Assignment:
Each line below that contains "extract" counts once; report the total and nothing more.

The input:
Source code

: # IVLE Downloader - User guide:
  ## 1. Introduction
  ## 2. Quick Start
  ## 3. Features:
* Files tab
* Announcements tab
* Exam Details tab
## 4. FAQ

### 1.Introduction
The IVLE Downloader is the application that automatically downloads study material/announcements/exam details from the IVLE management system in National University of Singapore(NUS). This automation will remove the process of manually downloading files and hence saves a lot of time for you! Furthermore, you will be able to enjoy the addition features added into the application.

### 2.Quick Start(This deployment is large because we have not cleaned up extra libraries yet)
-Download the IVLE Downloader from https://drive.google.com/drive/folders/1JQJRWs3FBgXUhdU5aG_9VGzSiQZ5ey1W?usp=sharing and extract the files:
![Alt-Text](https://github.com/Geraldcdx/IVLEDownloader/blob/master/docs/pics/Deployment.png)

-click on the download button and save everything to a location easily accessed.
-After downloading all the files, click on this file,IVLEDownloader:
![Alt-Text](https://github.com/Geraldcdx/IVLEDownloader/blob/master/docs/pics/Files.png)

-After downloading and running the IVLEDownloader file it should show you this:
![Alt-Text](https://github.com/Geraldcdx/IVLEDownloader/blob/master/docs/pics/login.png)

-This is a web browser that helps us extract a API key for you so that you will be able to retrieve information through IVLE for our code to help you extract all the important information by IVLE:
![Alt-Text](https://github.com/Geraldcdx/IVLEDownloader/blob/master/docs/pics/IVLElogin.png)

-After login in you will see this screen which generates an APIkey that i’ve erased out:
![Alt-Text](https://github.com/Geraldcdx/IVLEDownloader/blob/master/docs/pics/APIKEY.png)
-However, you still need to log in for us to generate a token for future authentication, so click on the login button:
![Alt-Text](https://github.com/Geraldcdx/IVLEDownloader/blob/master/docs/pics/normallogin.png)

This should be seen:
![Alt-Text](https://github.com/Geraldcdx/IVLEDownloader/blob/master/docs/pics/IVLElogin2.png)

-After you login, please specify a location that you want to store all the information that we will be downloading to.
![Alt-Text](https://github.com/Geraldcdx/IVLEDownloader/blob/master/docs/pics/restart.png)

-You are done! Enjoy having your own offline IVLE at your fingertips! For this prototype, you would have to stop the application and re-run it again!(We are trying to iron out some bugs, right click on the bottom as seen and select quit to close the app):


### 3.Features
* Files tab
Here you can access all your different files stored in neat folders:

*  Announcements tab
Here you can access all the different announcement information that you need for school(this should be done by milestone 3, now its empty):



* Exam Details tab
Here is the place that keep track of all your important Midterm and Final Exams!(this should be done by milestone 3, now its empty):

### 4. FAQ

Answer section:
2